Perpetual confusion, conflicted listens, slippages of modern techno-culture. All wonderful things for artistic endeavours, but maybe less so for a big-brand lager.

Vaporwave has also spawned sub-genres like the definitely-a-joke-but-also-kinda-good Simpsonswave. If you’ve been playing along, you’ll recognise this. And being the era we live in now, it’s spawned its own fascist spinoff, championed by neo-nazis and alt-right hate figures, known as Fashwave.

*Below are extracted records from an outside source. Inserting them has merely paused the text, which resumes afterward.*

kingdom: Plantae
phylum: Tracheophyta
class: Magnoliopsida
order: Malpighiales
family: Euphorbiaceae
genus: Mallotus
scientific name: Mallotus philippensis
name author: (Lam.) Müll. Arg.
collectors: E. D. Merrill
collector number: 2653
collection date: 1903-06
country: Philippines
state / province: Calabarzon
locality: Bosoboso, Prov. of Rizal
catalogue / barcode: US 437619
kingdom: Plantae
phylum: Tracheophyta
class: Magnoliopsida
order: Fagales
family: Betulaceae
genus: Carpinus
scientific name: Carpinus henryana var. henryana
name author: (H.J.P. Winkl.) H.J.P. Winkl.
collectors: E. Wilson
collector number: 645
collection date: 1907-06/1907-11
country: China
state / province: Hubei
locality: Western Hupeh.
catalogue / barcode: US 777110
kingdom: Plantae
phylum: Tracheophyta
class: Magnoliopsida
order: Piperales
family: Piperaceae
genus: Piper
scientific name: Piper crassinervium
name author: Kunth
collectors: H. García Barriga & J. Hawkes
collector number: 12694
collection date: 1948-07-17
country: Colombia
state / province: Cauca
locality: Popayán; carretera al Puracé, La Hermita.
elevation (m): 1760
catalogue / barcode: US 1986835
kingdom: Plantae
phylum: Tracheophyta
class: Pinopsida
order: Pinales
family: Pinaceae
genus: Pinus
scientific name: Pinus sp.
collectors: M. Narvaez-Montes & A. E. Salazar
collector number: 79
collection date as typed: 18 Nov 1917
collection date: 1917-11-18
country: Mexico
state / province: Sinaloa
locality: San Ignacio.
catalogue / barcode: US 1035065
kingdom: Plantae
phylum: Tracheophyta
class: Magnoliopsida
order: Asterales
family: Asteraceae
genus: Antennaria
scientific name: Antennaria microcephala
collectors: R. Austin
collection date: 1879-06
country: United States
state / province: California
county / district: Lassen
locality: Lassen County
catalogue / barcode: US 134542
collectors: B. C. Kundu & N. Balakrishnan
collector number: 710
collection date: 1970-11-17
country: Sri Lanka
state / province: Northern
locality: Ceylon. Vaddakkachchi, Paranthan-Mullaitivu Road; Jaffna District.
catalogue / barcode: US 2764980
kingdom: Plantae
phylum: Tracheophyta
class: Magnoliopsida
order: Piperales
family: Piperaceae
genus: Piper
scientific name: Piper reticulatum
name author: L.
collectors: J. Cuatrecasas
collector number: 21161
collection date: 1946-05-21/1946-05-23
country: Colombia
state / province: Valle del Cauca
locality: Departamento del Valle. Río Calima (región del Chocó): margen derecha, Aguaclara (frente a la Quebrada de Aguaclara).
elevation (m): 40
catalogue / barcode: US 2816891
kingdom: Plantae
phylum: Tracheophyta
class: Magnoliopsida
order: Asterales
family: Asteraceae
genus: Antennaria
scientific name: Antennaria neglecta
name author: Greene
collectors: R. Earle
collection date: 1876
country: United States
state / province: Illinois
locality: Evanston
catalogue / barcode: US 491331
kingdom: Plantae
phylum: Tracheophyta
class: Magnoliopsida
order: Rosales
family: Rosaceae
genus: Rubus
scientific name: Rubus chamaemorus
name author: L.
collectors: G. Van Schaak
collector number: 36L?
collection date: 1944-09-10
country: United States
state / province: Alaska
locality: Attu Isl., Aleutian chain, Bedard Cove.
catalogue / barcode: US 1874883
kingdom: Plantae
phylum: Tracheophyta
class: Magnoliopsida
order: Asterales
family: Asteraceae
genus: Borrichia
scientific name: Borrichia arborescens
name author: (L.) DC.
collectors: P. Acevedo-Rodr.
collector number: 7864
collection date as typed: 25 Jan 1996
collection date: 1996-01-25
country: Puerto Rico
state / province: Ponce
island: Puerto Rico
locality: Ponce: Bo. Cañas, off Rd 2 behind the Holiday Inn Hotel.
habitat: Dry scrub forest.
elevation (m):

CUB aren’t the first to use Vaporwave as a branding angle, and it won’t be the last, and I’m not saying what they are doing is bad or wrong. I sincerely wish anyone trying to use it as a brand identity the best of luck for the reasons outlined above.

As I was concluding this piece, another CUB brand was bought to my attention, launched at the same time with similar vibes but in a more “young and woke” approach. It seems to be only in Perth and is already treading a pretty dangerous line between “actually good messages for good people” and “these are jokes your racist uncle would say sarcastically”:

Taken from:

Using jokes with the term “safe space” and “politically correct” is always a minefield even though I’m sure the intentions are good. It says they provide the tools to make any venue a safe space, but it’s not clear from this what those tools are. They also look to be pitching this into the LGTBQI+ space, which gives the name “CUBS Lager” an interesting double meaning.

I’m not sure if any of it is going to stick as a long term brand offering. Chances are both will die off and we’ll never hear from them again. For now at least, it seems CUB are trying to do something different, and I guess that’s all we can ask for right now.

Good job, Luke. You’re doing the best you can.